To advance its goals in arts and science education, the Fund is considering establishing the following pilot programs, which would be offered in conjunction with certain museums, schools and other community institutions and organizations:
- The first pilot program would be an after-school arts program that would introduce students to artists and their creative skills via hands-on practice. In order to improve access for children from less privileged backgrounds, this program would be structured with a focus on lowering tuition costs and creating a calendar that accommodates working parents’ schedules.
- The second pilot program would pair accomplished artists with groups of students to create indoor and outdoor murals, raising awareness and appreciation of artists and arts in community spaces. The Fund is working to obtain the rights and permissions for potential mural spaces while simultaneously engaging artists and schools for potential projects.

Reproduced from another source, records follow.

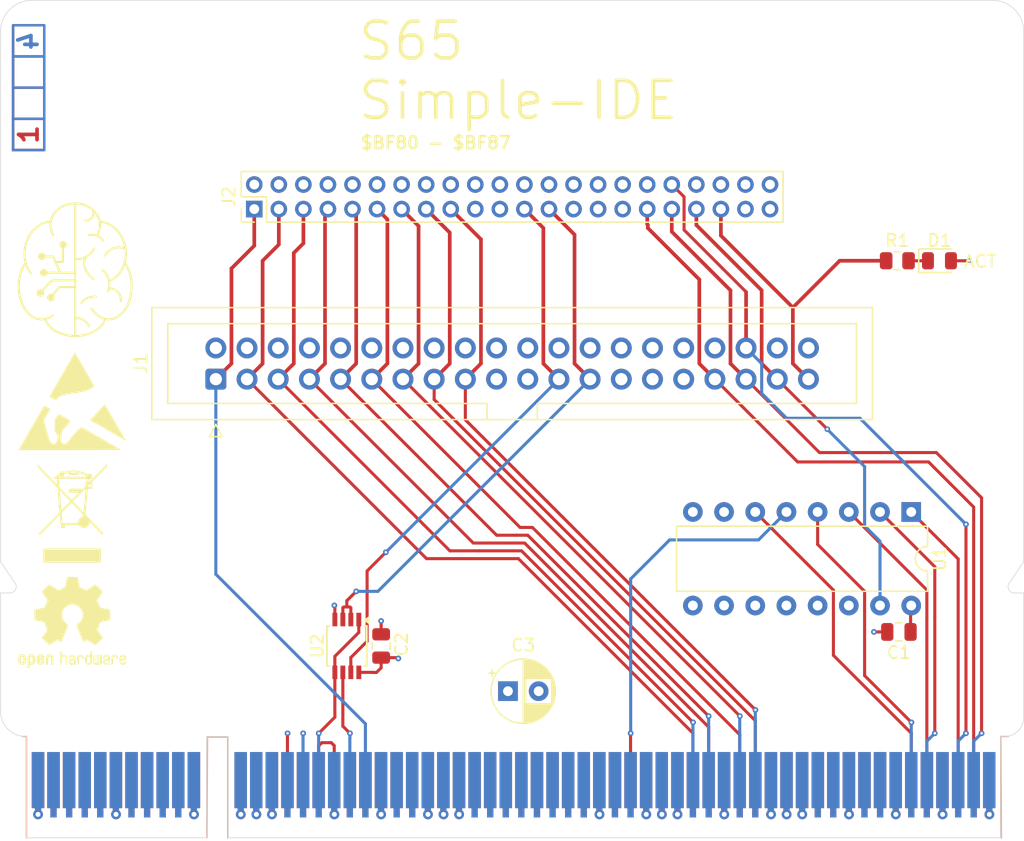
<source format=kicad_pcb>
(kicad_pcb
	(version 20240108)
	(generator "pcbnew")
	(generator_version "8.0")
	(general
		(thickness 1.6062)
		(legacy_teardrops no)
	)
	(paper "A4")
	(layers
		(0 "F.Cu" signal)
		(1 "In1.Cu" power)
		(2 "In2.Cu" power)
		(31 "B.Cu" signal)
		(32 "B.Adhes" user "B.Adhesive")
		(33 "F.Adhes" user "F.Adhesive")
		(34 "B.Paste" user)
		(35 "F.Paste" user)
		(36 "B.SilkS" user "B.Silkscreen")
		(37 "F.SilkS" user "F.Silkscreen")
		(38 "B.Mask" user)
		(39 "F.Mask" user)
		(40 "Dwgs.User" user "User.Drawings")
		(41 "Cmts.User" user "User.Comments")
		(42 "Eco1.User" user "User.Eco1")
		(43 "Eco2.User" user "User.Eco2")
		(44 "Edge.Cuts" user)
		(45 "Margin" user)
		(46 "B.CrtYd" user "B.Courtyard")
		(47 "F.CrtYd" user "F.Courtyard")
		(48 "B.Fab" user)
		(49 "F.Fab" user)
		(50 "User.1" user)
		(51 "User.2" user)
		(52 "User.3" user)
		(53 "User.4" user)
		(54 "User.5" user)
		(55 "User.6" user)
		(56 "User.7" user)
		(57 "User.8" user)
		(58 "User.9" user)
	)
	(setup
		(stackup
			(layer "F.SilkS"
				(type "Top Silk Screen")
			)
			(layer "F.Paste"
				(type "Top Solder Paste")
			)
			(layer "F.Mask"
				(type "Top Solder Mask")
				(thickness 0.01)
			)
			(layer "F.Cu"
				(type "copper")
				(thickness 0.035)
			)
			(layer "dielectric 1"
				(type "prepreg")
				(thickness 0.2104)
				(material "FR4")
				(epsilon_r 4.5)
				(loss_tangent 0.02)
			)
			(layer "In1.Cu"
				(type "copper")
				(thickness 0.0152)
			)
			(layer "dielectric 2"
				(type "core")
				(thickness 1.065)
				(material "FR4")
				(epsilon_r 4.5)
				(loss_tangent 0.02)
			)
			(layer "In2.Cu"
				(type "copper")
				(thickness 0.0152)
			)
			(layer "dielectric 3"
				(type "prepreg")
				(thickness 0.2104)
				(material "FR4")
				(epsilon_r 4.5)
				(loss_tangent 0.02)
			)
			(layer "B.Cu"
				(type "copper")
				(thickness 0.035)
			)
			(layer "B.Mask"
				(type "Bottom Solder Mask")
				(thickness 0.01)
			)
			(layer "B.Paste"
				(type "Bottom Solder Paste")
			)
			(layer "B.SilkS"
				(type "Bottom Silk Screen")
			)
			(copper_finish "None")
			(dielectric_constraints no)
		)
		(pad_to_mask_clearance 0)
		(allow_soldermask_bridges_in_footprints no)
		(pcbplotparams
			(layerselection 0x00010fc_ffffffff)
			(plot_on_all_layers_selection 0x0000000_00000000)
			(disableapertmacros no)
			(usegerberextensions no)
			(usegerberattributes yes)
			(usegerberadvancedattributes yes)
			(creategerberjobfile yes)
			(dashed_line_dash_ratio 12.000000)
			(dashed_line_gap_ratio 3.000000)
			(svgprecision 4)
			(plotframeref no)
			(viasonmask no)
			(mode 1)
			(useauxorigin no)
			(hpglpennumber 1)
			(hpglpenspeed 20)
			(hpglpendiameter 15.000000)
			(pdf_front_fp_property_popups yes)
			(pdf_back_fp_property_popups yes)
			(dxfpolygonmode yes)
			(dxfimperialunits yes)
			(dxfusepcbnewfont yes)
			(psnegative no)
			(psa4output no)
			(plotreference yes)
			(plotvalue yes)
			(plotfptext yes)
			(plotinvisibletext no)
			(sketchpadsonfab no)
			(subtractmaskfromsilk no)
			(outputformat 1)
			(mirror no)
			(drillshape 1)
			(scaleselection 1)
			(outputdirectory "")
		)
	)
	(net 0 "")
	(net 1 "+5V")
	(net 2 "GND")
	(net 3 "/~{RD}")
	(net 4 "/~{WR}")
	(net 5 "/ACT")
	(net 6 "/~{RES}")
	(net 7 "/D1")
	(net 8 "/R{slash}~{W}")
	(net 9 "/D7")
	(net 10 "/D6")
	(net 11 "/A2")
	(net 12 "/D5")
	(net 13 "/A3")
	(net 14 "/D4")
	(net 15 "+9V")
	(net 16 "/A6")
	(net 17 "/A0")
	(net 18 "/D0")
	(net 19 "/A1")
	(net 20 "/D2")
	(net 21 "/A5")
	(net 22 "/~{IO}")
	(net 23 "/A7")
	(net 24 "/A4")
	(net 25 "/CLK")
	(net 26 "/D3")
	(net 27 "/PORT_128")
	(footprint "Symbol:ESD-Logo_8.9x8mm_SilkScreen" (layer "F.Cu") (at 117.983 91.44))
	(footprint "Connector_IDC:IDC-Header_2x20_P2.54mm_Vertical" (layer "F.Cu") (at 129.667 89.6525 90))
	(footprint "Package_SO:TSSOP-8_3x3mm_P0.65mm" (layer "F.Cu") (at 140.335 111.379 -90))
	(footprint "Symbol:OSHW-Logo2_9.8x8mm_SilkScreen" (layer "F.Cu") (at 117.983 109.474))
	(footprint "LED_SMD:LED_0805_2012Metric" (layer "F.Cu") (at 188.595 80.01))
	(footprint "Connector_PinHeader_2.00mm:PinHeader_2x22_P2.00mm_Vertical" (layer "F.Cu") (at 132.797 75.803 90))
	(footprint "Capacitor_SMD:C_0805_2012Metric" (layer "F.Cu") (at 185.293 110.236 180))
	(footprint "Eigene:ladder_4" (layer "F.Cu") (at 114.427 65.913 90))
	(footprint "Eigene:logo" (layer "F.Cu") (at 118.237 80.772))
	(footprint "Capacitor_SMD:C_0805_2012Metric" (layer "F.Cu") (at 143.129 111.379 90))
	(footprint "Capacitor_THT:CP_Radial_D5.0mm_P2.50mm" (layer "F.Cu") (at 153.456 115.062))
	(footprint "Symbol:WEEE-Logo_5.6x8mm_SilkScreen" (layer "F.Cu") (at 117.983 100.584))
	(footprint "Package_DIP:DIP-16_W7.62mm"
		(layer "F.Cu")
		(uuid "e6a25afb-8e19-48f8-9c84-02dc3e6de3c7")
		(at 186.294 100.467 -90)
		(descr "16-lead though-hole mounted DIP package, row spacing 7.62 mm (300 mils)")
		(tags "THT DIP DIL PDIP 2.54mm 7.62mm 300mil")
		(property "Reference" "U1"
			(at 3.81 -2.33 90)
			(layer "F.SilkS")
			(uuid "40df46d4-ece1-481f-8f6d-71cc209b8042")
			(effects
				(font
					(size 1 1)
					(thickness 0.15)
				)
			)
		)
		(property "Value" "74HC138"
			(at 3.81 20.11 90)
			(layer "F.Fab")
			(uuid "3b1f236b-c485-40e1-b656-74f922cf147b")
			(effects
				(font
					(size 1 1)
					(thickness 0.15)
				)
			)
		)
		(property "Footprint" "Package_DIP:DIP-16_W7.62mm"
			(at 0 0 -90)
			(unlocked yes)
			(layer "F.Fab")
			(hide yes)
			(uuid "7139dbce-6ea7-4190-8af9-c95a5bc59868")
			(effects
				(font
					(size 1.27 1.27)
					(thickness 0.15)
				)
			)
		)
		(property "Datasheet" "http://www.ti.com/lit/ds/symlink/cd74hc238.pdf"
			(at 0 0 -90)
			(unlocked yes)
			(layer "F.Fab")
			(hide yes)
			(uuid "d3b89693-ef98-4eba-9f10-82593ae290c9")
			(effects
				(font
					(size 1.27 1.27)
					(thickness 0.15)
				)
			)
		)
		(property "Description" "3-to-8 line decoder/multiplexer inverting, DIP-16/SOIC-16/SSOP-16"
			(at 0 0 -90)
			(unlocked yes)
			(layer "F.Fab")
			(hide yes)
			(uuid "1414e89b-38ea-4a15-a95e-192a9a03fa9e")
			(effects
				(font
					(size 1.27 1.27)
					(thickness 0.15)
				)
			)
		)
		(property ki_fp_filters "DIP*W7.62mm* SOIC*3.9x9.9mm*P1.27mm* SSOP*5.3x6.2mm*P0.65mm*")
		(path "/492762da-0d70-496c-874a-9b84810734ed")
		(sheetname "Root")
		(sheetfile "IDE-Simple.kicad_sch")
		(attr through_hole)
		(fp_line
			(start 1.16 19.11)
			(end 6.46 19.11)
			(stroke
				(width 0.12)
				(type solid)
			)
			(layer "F.SilkS")
			(uuid "03623d83-01d7-4004-9255-a39e034addbb")
		)
		(fp_line
			(start 6.46 19.11)
			(end 6.46 -1.33)
			(stroke
				(width 0
... [421109 chars truncated]
</source>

- The third pilot program would be a hands-on ecology and biology education course for young students and parents, offered in partnership with a major park or wildlife refuge. Consistent with the Fund’s mission, this program would be structured to improve accessibility for students who would rarely be exposed to applied science education opportunities.
As a means of broadening its reach and maximizing its impact, the Fund is also considering developing and funding a fellowship grant program. Under this program, the Fund would provide grants to applicants who have committed to multi-year projects that are consistent with the goals of the Fund. Applicants, who may be institutions or individuals, would submit detailed proposals, and the Fund would award grants, in the form of monetary and non-monetary support, based on their proposals’ innovation and creativity in furthering the Fund’s goals in art and science education. Grant recipients would submit regular progress reports, share lessons and successful ideas, and meet periodically to create a community of like-minded creative educators. The Fund would track the effect of these projects and provide ongoing support such as strategic consultation, publicity, technology development, and volunteer coordination.
The Fund intends to pursue a rigorous fundraising strategy in order to establish and sustain programs similar to those described above.